The original table, shown above, was excavated from the c. 800 B.C. archaeological site of Gordion, Turkey.
The table is a tour de force of design and fabrication, and one of the most astounding examples of contemporary woodworking I have encountered. While the design might be almost three thousand years old, the fabrication is obviously contemporary, as Rick is gladly still with us and approximately my vintage. The detailing on this table is simply eye-popping.
To me the most compelling overall design feature is the means by which the original builder three millenia ago figured out how to make a four legged table compatible with what was probably an uneven, perhaps even dirt, floor. What they did, both the original maker and Rick, I mean, was to combine two of the legs into one foot, in essence turning the four legged table, which would always be a problem on an uneven floor, into a three legged table, which would never be unsteady.

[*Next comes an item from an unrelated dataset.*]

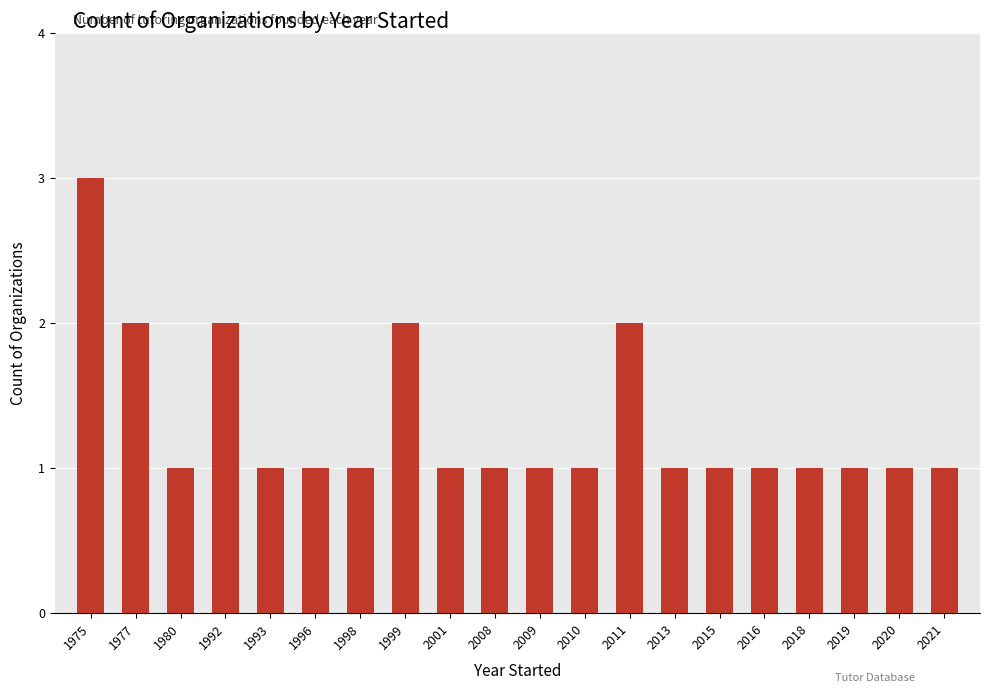

Reading right to left, what are all the values shown in this chart?

1	1	1	1	1	1	1	2	1	1	1	1	2	1	1	1	2	1	2	3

The original table was constructed of boxwood, if I recall correctly, while Rick used ancient kauri wood for the base and walnut for the top. In keeping with the flavor of the wood, Rick used kauri copal resin as the finish, employing a varnish component far more ancient than even the original table.
Rick just sent me a copy of the paper he presented at the American Institute for Conservation Annual Meeting two years ago, where I was part of a presentation at another session of that meeting even though our paths did not cross there. Rick’s paper will be available at some point at the archive for the papers from the Wooden Artifact Group of the AIC, and I hope in the meantime that Rick can someday get it into the more popular woodworking literary world.
I mean, who wouldn’t be fascinated by the prospect of replicating King Midas’ table? I know there are features of the table informing my future furniture-making designs.